The Goddess of Warsaw, Lisa Barr, author; Jane Oppenheimer, narrator
Before the Holocaust, the Jewess Bina Blonski, was a rising star. Now, instead of acting, she is a resistance fighter. Using her Aryan looks to pass as a non-Jew, she helps to move supplies into the Warsaw ghetto. As time passes, she becomes more and more involved, sometimes compromising herself, performing whatever job needs to be done. She even becomes an assassin.
What started out as book about a Jewish heroine during the war, however, soon becomes a story about how much more she loves and prefers her best friend’s husband who is also her husband’s brother. It becomes distracting and annoying. She secretly spies on him when he showers or undresses. She has erotic sexual fantasies, some which come to fruition. Often, she chooses to compromise others to satisfy her own desires. So, for me, the story lost its way. I did not think I would be able to finish reading it, but I kept hoping it would become more about the bravery and not about the passion Bina felt for Jakub’s brother, Aleksander.
Had the book been more about a Jewess able to pass for an Aryan during the Holocaust, a Jewess who was instrumental in the fight against the Nazis, a Jewess as an example of the effort of Jews to fight back during a time of consummate evil, the book would have been more credible for me. Instead, the book becomes a story about a woman that could be “any woman” who is obsessed with someone other than her husband, who is consumed with her own selfish needs, whose work, regardless of what it was, seemed secondary to her personal desires. While I had hoped for a character viewed as a woman of great courage and strength, instead, she seemed to be shallow and more interested in her love life than the resistance. Eventually, however, the tragedies she experienced during the war, make her a woman possessed with the need for revenge.
After the war, she settled in America. There she becomes a famous and successful actress again, but with a new identity. She becomes Lena Browning. When she discovers a program called Operation Paperclip, a real program that the United States actually used to rescue Nazis who had particular skills they wanted to use, like. scientists, engineers, etc., she also discovers the existence of the names of those rescued, and she steals the list. Is what she does with the list acceptable?
Years later, she wants the world to know the true story of her life. No one knows who she was or what she did during the war or in secret even currently. What kind of a person is she? Is she a heroine or a cold-hearted killer? Is she selfish or merely human? Does Sienna Harris capture the real Bina Blonski?

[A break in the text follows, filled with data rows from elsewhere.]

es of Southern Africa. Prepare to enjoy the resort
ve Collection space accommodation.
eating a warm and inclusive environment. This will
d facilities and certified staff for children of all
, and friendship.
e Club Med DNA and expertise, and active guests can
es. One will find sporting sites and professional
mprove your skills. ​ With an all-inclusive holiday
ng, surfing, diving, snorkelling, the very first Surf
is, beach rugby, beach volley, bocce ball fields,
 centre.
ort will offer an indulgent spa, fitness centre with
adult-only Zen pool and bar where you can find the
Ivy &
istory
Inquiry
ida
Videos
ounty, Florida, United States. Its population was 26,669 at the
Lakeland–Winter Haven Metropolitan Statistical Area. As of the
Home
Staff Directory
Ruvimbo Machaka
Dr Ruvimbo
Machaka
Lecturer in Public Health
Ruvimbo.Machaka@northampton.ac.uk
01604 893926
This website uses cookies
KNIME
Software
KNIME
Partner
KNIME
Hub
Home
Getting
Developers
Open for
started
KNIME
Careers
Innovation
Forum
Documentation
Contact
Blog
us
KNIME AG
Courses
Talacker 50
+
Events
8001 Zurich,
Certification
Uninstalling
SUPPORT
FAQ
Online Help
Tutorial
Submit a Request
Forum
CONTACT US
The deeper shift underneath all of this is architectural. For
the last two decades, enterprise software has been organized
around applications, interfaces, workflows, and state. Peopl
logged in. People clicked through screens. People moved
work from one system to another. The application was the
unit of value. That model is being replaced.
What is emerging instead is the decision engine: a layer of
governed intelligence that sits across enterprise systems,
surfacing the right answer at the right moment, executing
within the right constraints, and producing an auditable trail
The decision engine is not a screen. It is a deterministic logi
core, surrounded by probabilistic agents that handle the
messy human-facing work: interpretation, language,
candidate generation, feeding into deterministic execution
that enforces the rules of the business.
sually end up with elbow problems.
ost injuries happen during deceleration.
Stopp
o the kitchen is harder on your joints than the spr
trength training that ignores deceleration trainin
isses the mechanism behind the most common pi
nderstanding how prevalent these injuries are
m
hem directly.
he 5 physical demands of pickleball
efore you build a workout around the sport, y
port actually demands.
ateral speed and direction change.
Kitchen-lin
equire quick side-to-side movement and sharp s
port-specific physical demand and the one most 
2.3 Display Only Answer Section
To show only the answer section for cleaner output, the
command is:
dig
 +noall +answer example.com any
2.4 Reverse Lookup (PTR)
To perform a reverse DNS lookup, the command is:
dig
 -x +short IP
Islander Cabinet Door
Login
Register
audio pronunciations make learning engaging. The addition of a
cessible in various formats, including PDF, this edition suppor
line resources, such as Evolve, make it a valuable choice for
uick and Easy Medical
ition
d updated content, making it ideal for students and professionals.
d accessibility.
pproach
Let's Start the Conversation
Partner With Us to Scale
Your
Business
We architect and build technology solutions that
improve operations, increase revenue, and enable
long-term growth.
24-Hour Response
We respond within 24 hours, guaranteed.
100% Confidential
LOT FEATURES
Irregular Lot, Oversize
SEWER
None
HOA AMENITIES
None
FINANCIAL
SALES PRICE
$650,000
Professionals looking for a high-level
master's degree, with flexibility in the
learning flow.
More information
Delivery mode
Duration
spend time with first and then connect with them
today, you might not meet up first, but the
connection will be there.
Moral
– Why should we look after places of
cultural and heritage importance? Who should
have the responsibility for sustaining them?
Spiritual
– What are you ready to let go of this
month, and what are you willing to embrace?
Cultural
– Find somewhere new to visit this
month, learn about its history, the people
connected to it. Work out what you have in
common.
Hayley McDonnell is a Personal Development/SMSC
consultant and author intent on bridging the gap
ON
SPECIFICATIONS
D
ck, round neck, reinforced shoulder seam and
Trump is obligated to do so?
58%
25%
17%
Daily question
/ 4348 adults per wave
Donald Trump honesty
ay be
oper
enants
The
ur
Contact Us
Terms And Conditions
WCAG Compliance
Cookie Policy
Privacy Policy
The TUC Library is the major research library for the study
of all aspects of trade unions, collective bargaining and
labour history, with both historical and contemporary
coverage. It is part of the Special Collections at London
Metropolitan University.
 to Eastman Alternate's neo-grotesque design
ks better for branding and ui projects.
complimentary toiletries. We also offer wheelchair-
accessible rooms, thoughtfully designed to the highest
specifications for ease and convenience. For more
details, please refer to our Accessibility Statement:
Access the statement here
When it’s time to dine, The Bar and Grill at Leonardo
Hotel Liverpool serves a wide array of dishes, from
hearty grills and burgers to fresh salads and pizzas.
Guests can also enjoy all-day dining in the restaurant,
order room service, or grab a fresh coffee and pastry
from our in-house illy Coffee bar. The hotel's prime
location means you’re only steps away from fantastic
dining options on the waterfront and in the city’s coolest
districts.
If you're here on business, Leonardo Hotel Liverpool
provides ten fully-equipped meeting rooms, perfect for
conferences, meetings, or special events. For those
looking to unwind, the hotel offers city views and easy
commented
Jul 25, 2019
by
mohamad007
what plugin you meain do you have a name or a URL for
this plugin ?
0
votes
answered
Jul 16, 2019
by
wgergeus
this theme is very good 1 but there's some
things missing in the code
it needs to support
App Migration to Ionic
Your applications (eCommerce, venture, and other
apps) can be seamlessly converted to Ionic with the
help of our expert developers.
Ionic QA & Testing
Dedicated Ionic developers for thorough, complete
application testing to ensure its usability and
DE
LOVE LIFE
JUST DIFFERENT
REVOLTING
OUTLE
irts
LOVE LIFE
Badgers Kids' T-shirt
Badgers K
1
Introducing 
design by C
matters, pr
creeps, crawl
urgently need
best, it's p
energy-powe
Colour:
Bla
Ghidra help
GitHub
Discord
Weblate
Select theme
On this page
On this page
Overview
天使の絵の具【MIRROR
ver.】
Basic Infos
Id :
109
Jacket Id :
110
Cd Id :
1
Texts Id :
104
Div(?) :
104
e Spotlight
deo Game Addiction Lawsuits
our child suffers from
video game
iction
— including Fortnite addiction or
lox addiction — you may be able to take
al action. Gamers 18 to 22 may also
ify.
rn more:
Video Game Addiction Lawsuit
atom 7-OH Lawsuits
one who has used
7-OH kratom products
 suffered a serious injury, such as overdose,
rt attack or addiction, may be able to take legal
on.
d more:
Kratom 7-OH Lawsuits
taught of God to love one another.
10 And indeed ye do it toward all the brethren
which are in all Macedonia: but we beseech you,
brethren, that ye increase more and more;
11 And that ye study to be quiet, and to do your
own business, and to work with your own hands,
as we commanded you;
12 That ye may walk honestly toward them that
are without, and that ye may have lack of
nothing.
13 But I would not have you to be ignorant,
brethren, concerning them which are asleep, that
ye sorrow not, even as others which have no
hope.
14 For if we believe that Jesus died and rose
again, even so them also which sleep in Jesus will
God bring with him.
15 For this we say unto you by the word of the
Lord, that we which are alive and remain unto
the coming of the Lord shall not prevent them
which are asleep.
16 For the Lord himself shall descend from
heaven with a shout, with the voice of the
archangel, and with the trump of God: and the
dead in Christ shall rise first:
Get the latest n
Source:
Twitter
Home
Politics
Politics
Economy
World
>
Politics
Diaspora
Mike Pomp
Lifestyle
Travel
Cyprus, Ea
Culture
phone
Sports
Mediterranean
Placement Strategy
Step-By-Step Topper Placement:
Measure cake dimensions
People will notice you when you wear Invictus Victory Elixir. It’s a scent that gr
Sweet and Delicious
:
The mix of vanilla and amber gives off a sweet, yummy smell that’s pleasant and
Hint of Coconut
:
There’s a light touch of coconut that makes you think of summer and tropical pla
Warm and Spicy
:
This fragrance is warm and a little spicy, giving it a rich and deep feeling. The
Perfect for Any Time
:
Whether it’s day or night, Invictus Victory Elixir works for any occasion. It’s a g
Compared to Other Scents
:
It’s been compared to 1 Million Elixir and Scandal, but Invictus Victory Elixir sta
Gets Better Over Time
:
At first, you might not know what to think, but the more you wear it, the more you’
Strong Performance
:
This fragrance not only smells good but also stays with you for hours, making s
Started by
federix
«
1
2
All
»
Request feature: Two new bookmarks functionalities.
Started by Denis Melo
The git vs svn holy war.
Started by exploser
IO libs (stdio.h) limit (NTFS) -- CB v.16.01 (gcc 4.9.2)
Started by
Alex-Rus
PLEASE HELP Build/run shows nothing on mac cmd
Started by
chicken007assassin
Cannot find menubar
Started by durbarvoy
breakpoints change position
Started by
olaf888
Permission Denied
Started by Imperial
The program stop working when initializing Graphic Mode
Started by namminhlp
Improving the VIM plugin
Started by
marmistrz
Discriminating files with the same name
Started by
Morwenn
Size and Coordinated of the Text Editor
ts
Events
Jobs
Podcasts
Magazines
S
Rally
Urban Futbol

I felt like the author took a Jewish resistance fighter and turned her into a woman of the night, bent on revenge, into a woman of little moral character with a very warped sense of justice. Most people who withstood and survived the horrors of the Holocaust were scarred and could not speak of their experiences, but I had hoped that those reading this book would come away with a positive view of the Jews who had sacrificed themselves to save others during the Holocaust. After reading this book, I had my doubts. I believe that many readers will have to suspend disbelief in order to believe many of the scenes in this book. I also found the fairytale ending unsatisfying.